In this blog post we look at when to use deep-seeded and when to use deep-seated.

'Deep-Seeded' or 'Deep-Seated'?

The correct phrase is "deep-seated." "Deep-seeded" is not a correct phrase in the English language.

"Deep-seated" means deeply established or firmly ingrained. It is often used to describe emotions, attitudes, or beliefs that are deeply held and not easily changed.

Examples of Deep-Seated in a Sentence

Here are some example sentences using the phrase "deep-seated":

  1. The country's deep-seated political divisions made it difficult to reach consensus on important issues.

  2. She had a deep-seated resentment towards her sister, stemming from a childhood incident.

  3. The school's deep-seated culture of academic excellence was evident in the high achievement levels of its students.

  4. The team's deep-seated commitment to teamwork and collaboration was a key factor in their success.

  5. He had a deep-seated belief that hard work and determination would lead to success in any venture.

  6. The company's deep-seated corporate values of integrity and honesty were reflected in its business practices.
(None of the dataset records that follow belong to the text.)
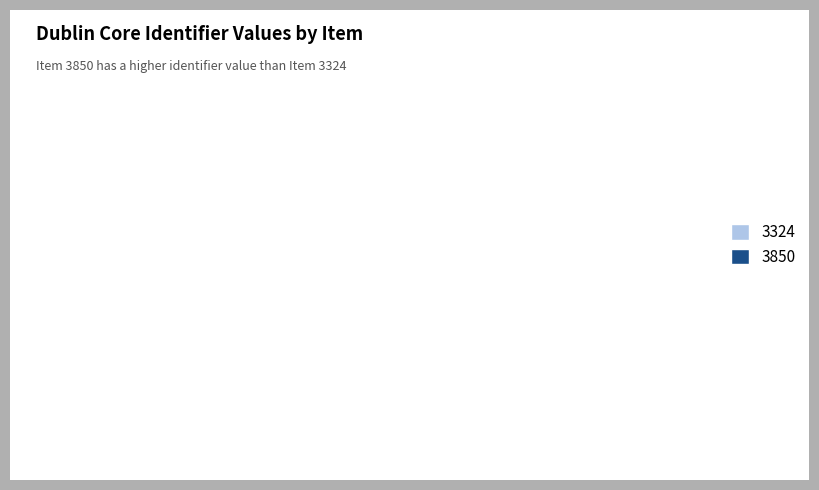

Which slice is the largest?

3850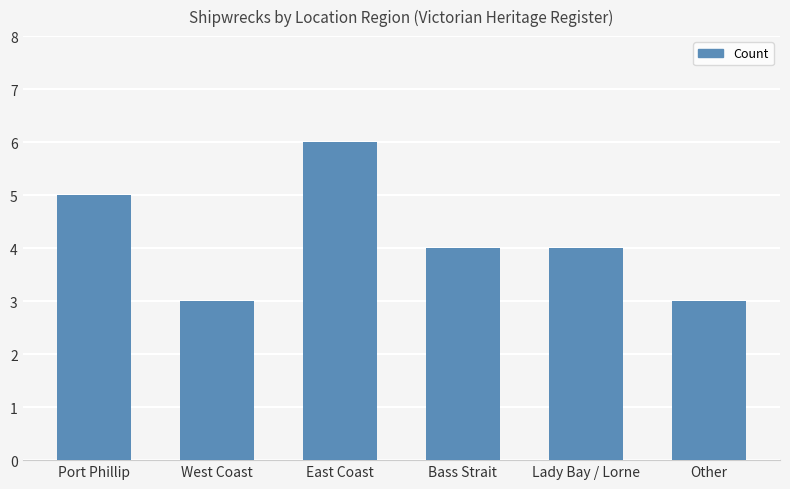

At which label does the data first exceed 4?

Port Phillip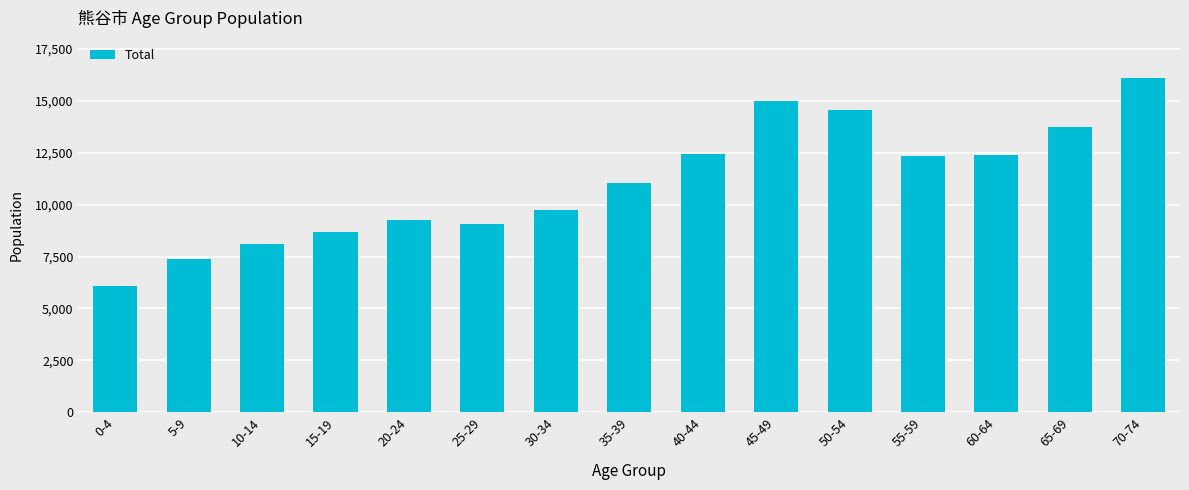

Approximately how many times larger is the value at 25-29 compared to 30-34?

0.9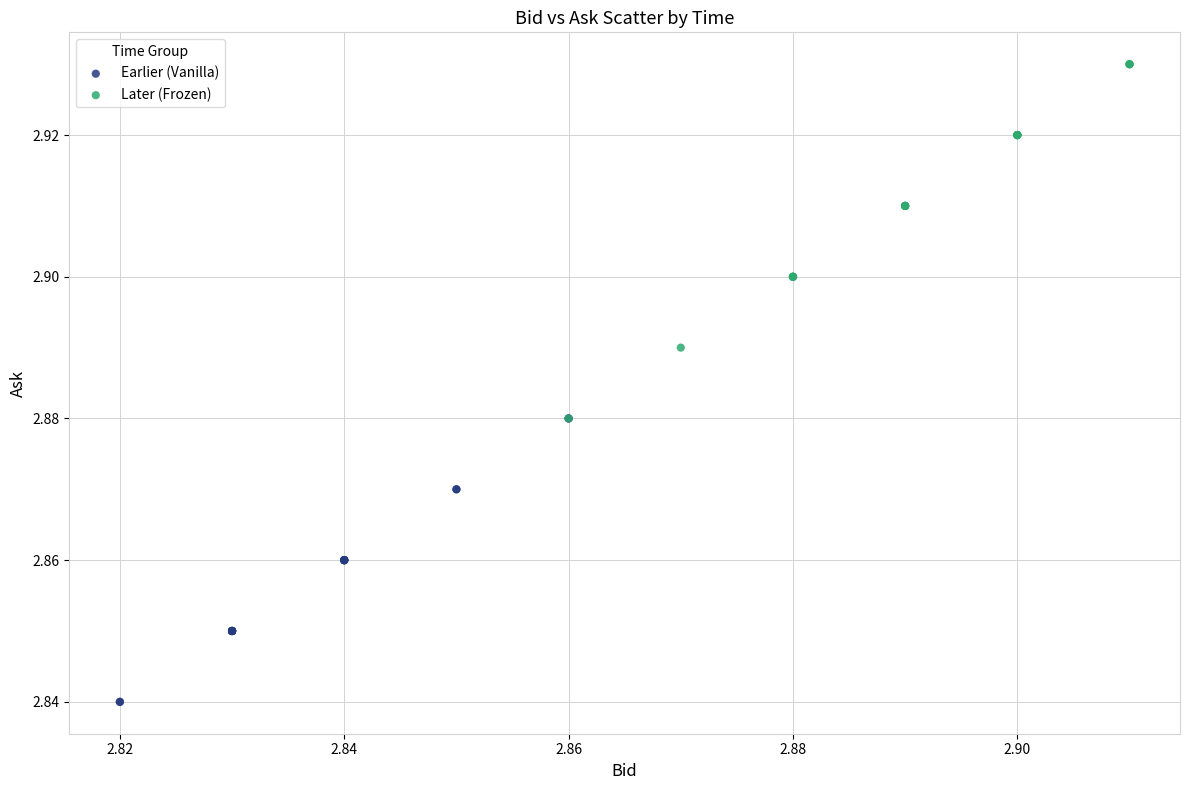

Which series contains the lowest Y value?

Earlier (Vanilla)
  7. The deep-seated emotional issues that he had been struggling with for years finally came to the surface.

  8. The country's deep-seated economic problems required a long-term solution, not just a quick fix.

  9. She had a deep-seated sense of purpose that drove her to pursue her goals with determination and perseverance.

  10. The deep-seated cultural differences between the two countries made it difficult to reach a compromise on the issue.